[What you need to do] Of the lines in the material below, print only those from the one containing "Produktinformationen" to the one containing "ーブになっています。表面は木材が用いられています。カ", ends included, exactly as written and without pictures.
::::::::
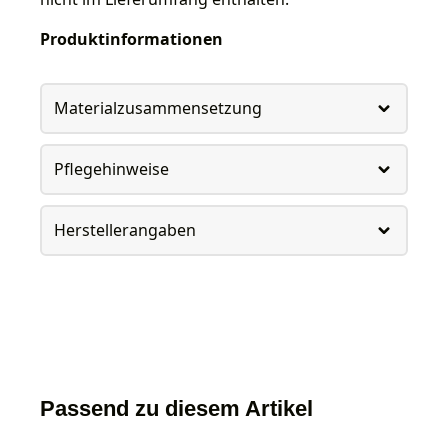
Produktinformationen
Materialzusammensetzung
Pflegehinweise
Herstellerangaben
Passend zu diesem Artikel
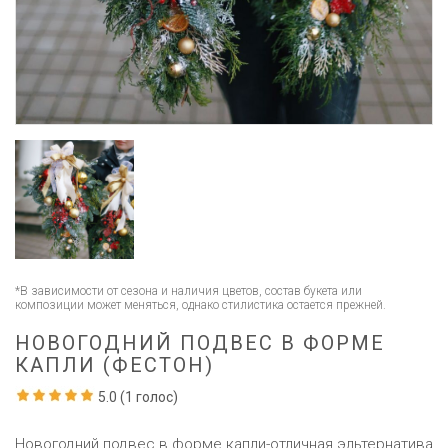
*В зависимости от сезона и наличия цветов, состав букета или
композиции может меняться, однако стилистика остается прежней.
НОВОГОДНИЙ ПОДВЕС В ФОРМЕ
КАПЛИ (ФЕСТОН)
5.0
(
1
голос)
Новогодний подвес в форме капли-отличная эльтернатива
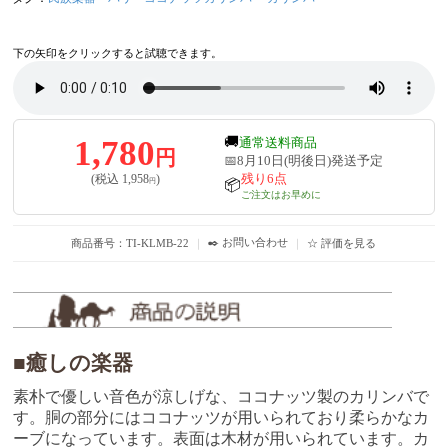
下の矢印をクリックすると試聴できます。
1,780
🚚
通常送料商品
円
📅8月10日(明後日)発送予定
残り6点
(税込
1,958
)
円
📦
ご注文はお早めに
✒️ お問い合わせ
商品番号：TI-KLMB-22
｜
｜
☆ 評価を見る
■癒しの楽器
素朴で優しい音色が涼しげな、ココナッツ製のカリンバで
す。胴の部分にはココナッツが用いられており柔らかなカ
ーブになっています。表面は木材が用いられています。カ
::::::::
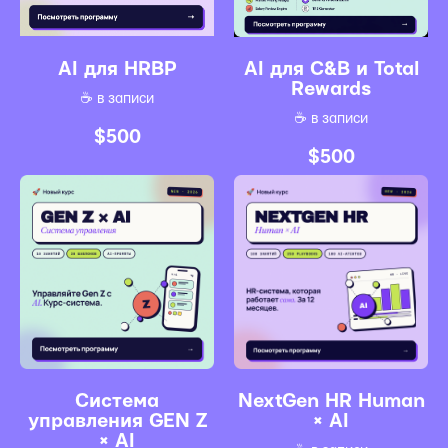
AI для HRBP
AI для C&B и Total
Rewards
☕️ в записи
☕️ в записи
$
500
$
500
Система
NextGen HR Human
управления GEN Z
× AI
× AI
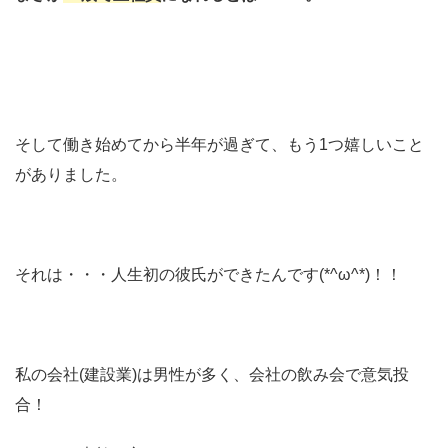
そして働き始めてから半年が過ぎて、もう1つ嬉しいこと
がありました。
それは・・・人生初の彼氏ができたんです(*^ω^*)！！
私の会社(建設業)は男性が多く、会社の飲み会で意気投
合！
::::::::
[Written solution]
Produktinformationen
Materialzusammensetzung
Pflegehinweise
Herstellerangaben
Passend zu diesem Artikel
*В зависимости от сезона и наличия цветов, состав букета или
композиции может меняться, однако стилистика остается прежней.
НОВОГОДНИЙ ПОДВЕС В ФОРМЕ
КАПЛИ (ФЕСТОН)
5.0
(
1
голос)
Новогодний подвес в форме капли-отличная эльтернатива
下の矢印をクリックすると試聴できます。
1,780
🚚
通常送料商品
円
📅8月10日(明後日)発送予定
残り6点
(税込
1,958
)
円
📦
ご注文はお早めに
✒️ お問い合わせ
商品番号：TI-KLMB-22
｜
｜
☆ 評価を見る
■癒しの楽器
素朴で優しい音色が涼しげな、ココナッツ製のカリンバで
す。胴の部分にはココナッツが用いられており柔らかなカ
ーブになっています。表面は木材が用いられています。カ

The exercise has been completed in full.